Set in the aftermath of the tube and bus explosions, all the action takes place in the basement flat of Grim, a dressing gown-clad 20-something bachelor wallowing in the depression of a not-so-recent break up. While Grim strives to avoid thinking about the carnage outside, new flatmate Egg wants to attack it head on. The arrival of Grim’s Asian colleague Royal and a curry deliveryman see tensions rise until Egg snaps.

Between them, Hevey’s four characters manage to explore the different reactions to the terrorist threat. James Alexandrou’s confused, bemused Grim doesn’t want to engage with it, blocking out the danger as something happening outside, focusing instead on what is happening to him as an individual. Kevin Watt’s paranoid Egg launches a battle cry and sees danger in anyone of Asian origin.

But aside from the obvious reaction to terrorism, Hevey’s play flirts with a host of other 21st century issues. His representation of struggling young working males and the different issues they face marks him as a writer with a keen observational eye for realism. Royal – who we meet as a hyperactive, drugged up, street-talking, multi-mobile carrying, hoody-wearing youth – presents an image of himself in an attempt to fit in, while the lost, only partially mature Grim bemoans the fact that he has nothing to believe in.
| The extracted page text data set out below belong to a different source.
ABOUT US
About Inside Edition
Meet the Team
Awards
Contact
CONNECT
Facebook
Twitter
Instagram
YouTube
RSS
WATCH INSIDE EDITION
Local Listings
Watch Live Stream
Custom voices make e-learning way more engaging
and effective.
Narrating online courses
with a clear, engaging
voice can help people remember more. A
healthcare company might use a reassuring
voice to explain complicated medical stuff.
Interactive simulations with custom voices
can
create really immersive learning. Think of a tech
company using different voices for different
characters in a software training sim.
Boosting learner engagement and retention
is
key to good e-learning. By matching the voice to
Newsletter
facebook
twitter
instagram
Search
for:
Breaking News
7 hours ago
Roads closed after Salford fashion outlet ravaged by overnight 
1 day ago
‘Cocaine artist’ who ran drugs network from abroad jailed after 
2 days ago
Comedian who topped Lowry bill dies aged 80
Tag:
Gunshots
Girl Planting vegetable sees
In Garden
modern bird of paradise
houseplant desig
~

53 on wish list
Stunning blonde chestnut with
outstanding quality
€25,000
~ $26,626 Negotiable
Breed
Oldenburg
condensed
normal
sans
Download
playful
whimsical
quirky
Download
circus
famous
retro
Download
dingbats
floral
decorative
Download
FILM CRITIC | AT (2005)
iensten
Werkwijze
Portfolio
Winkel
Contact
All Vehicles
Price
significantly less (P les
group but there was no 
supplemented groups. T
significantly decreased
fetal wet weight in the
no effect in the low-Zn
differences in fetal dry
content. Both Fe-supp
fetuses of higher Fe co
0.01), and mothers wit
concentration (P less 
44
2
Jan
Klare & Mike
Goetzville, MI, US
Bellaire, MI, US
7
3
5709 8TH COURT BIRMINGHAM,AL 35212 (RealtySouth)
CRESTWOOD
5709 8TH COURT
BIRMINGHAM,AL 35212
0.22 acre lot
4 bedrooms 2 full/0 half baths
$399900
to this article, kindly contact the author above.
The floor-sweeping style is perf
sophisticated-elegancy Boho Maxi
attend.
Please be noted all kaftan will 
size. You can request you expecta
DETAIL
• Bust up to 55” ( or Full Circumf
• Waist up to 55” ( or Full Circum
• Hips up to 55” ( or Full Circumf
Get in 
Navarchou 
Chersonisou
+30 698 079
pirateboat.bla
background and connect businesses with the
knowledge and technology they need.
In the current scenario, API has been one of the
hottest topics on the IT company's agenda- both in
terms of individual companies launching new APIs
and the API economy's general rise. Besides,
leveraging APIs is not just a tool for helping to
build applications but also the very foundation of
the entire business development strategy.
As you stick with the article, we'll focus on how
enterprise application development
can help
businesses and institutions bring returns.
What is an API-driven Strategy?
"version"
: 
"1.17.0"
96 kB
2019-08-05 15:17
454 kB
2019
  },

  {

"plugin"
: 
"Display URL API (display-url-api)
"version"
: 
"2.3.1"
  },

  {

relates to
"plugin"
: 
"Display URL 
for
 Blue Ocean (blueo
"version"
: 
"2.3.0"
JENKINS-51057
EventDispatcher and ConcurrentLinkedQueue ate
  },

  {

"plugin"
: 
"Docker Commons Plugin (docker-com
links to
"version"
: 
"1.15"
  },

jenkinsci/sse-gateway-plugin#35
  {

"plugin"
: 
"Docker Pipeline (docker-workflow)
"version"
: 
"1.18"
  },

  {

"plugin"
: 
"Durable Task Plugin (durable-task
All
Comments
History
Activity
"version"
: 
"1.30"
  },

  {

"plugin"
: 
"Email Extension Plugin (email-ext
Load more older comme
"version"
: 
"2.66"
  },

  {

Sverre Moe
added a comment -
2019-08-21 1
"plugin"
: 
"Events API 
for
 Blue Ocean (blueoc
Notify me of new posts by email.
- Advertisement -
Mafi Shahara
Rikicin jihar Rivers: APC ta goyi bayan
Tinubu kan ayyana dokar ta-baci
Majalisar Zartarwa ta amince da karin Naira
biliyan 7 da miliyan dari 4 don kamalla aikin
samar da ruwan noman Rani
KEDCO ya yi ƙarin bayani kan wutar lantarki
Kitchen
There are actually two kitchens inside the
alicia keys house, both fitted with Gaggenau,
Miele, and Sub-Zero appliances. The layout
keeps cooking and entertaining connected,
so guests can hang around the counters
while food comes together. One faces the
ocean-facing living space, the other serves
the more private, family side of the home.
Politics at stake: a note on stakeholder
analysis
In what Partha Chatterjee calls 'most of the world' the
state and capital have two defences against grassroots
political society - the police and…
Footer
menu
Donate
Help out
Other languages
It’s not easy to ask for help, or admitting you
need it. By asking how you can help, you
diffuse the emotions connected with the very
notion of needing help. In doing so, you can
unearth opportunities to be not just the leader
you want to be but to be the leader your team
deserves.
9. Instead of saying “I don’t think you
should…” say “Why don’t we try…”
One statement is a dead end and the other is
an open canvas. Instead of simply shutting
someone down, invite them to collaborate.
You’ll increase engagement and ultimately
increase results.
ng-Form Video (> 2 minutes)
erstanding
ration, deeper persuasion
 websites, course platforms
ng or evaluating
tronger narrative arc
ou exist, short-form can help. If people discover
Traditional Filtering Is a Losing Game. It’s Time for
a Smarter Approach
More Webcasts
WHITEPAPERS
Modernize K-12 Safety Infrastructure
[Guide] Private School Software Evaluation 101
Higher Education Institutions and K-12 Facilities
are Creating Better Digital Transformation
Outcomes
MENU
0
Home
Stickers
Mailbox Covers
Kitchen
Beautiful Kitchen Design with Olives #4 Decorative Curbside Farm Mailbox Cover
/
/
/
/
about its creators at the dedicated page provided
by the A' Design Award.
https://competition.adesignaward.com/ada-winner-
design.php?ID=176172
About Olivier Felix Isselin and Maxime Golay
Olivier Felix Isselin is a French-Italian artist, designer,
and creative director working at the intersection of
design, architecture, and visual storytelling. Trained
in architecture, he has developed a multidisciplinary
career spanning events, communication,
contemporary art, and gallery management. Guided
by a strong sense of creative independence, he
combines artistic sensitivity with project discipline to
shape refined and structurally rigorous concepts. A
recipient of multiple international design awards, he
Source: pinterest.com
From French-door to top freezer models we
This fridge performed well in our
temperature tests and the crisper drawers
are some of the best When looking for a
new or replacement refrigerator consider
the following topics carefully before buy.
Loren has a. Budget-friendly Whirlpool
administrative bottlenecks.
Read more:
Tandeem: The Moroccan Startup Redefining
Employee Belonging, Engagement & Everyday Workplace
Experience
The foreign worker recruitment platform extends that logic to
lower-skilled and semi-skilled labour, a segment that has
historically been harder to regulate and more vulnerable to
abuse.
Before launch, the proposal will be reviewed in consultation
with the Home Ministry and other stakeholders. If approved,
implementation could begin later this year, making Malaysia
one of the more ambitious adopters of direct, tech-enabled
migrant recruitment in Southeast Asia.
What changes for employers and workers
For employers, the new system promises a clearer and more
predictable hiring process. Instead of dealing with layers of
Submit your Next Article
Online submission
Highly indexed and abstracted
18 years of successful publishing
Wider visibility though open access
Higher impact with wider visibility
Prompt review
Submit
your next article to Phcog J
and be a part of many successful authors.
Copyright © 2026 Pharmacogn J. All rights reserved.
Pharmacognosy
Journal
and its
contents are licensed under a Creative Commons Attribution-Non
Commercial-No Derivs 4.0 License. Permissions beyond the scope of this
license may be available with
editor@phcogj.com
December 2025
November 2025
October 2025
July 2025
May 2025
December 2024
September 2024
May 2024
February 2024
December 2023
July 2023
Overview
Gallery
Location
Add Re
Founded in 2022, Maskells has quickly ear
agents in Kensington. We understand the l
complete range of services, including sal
Why should he fight for his country as Egg expects him to?

Georgia Lowe’s design, like Hevey’s script, is almost pitch perfect for the lad’s flat it depicts, from the second hand sofa to the magazines and takeaway menus strewn across both table and floor. The only thing missing is the obligatory games console.

As a footnote to the production, Ray Panthaki, who plays Royal and is the boyfriend of Brooke Kinsella, spoke about the recent murder of her brother Ben, and dedicated the performance to him. In today’s world, sitting in a dressing gown with a cup of tea changing the channel is no longer an option.